- **Stored data**
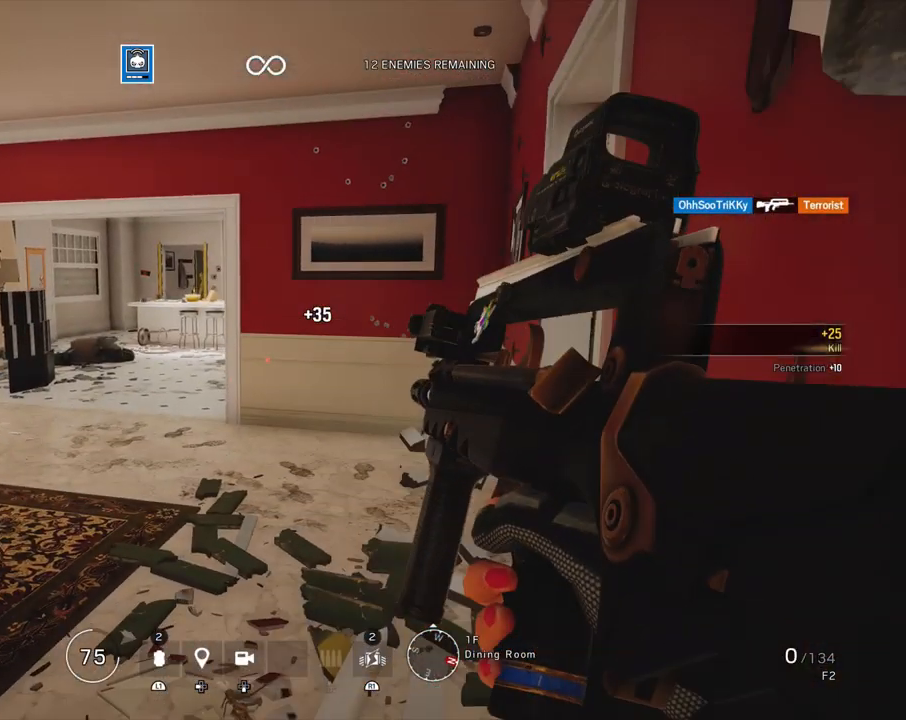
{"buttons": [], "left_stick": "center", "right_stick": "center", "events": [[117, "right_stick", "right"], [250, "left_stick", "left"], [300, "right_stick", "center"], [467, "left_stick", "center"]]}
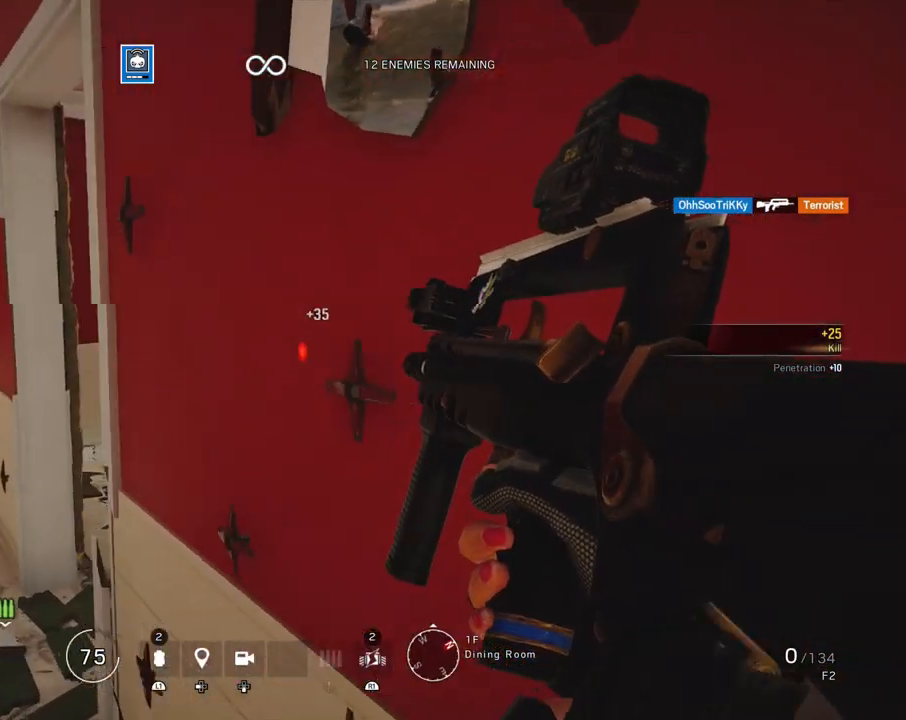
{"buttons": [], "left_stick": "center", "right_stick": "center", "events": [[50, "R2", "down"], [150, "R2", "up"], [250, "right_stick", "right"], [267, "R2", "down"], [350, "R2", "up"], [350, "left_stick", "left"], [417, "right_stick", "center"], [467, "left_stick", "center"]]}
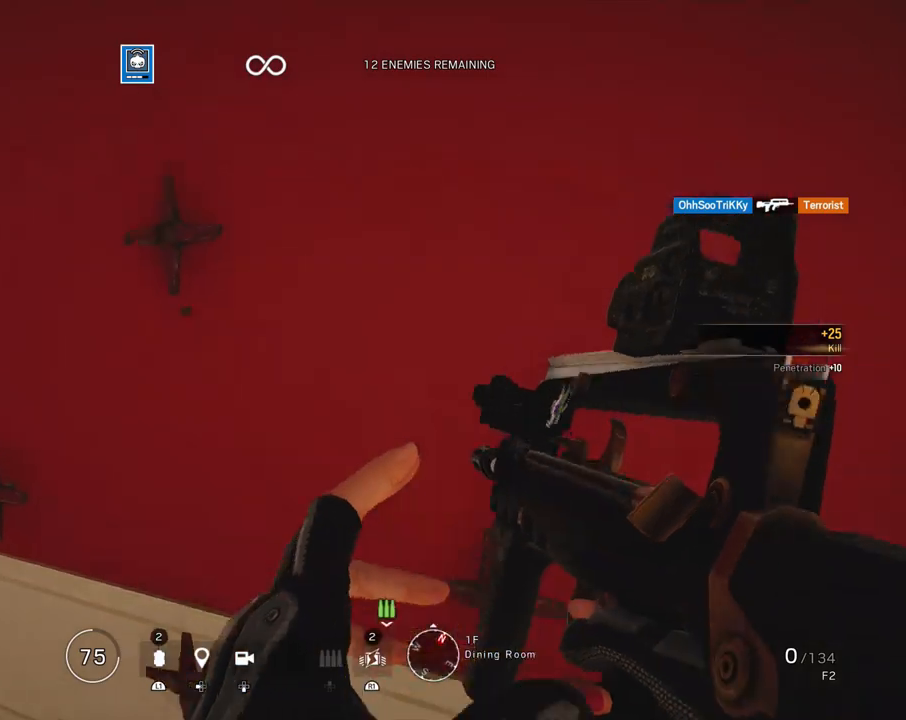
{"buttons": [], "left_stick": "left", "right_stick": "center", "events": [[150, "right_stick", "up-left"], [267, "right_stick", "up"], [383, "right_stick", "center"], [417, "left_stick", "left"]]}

- **Problem requirements**
All that's required is the material above repeated exactly, minus any picture.

- **Written solution**
{"buttons": [], "left_stick": "center", "right_stick": "center", "events": [[117, "right_stick", "right"], [250, "left_stick", "left"], [300, "right_stick", "center"], [467, "left_stick", "center"]]}
{"buttons": [], "left_stick": "center", "right_stick": "center", "events": [[50, "R2", "down"], [150, "R2", "up"], [250, "right_stick", "right"], [267, "R2", "down"], [350, "R2", "up"], [350, "left_stick", "left"], [417, "right_stick", "center"], [467, "left_stick", "center"]]}
{"buttons": [], "left_stick": "left", "right_stick": "center", "events": [[150, "right_stick", "up-left"], [267, "right_stick", "up"], [383, "right_stick", "center"], [417, "left_stick", "left"]]}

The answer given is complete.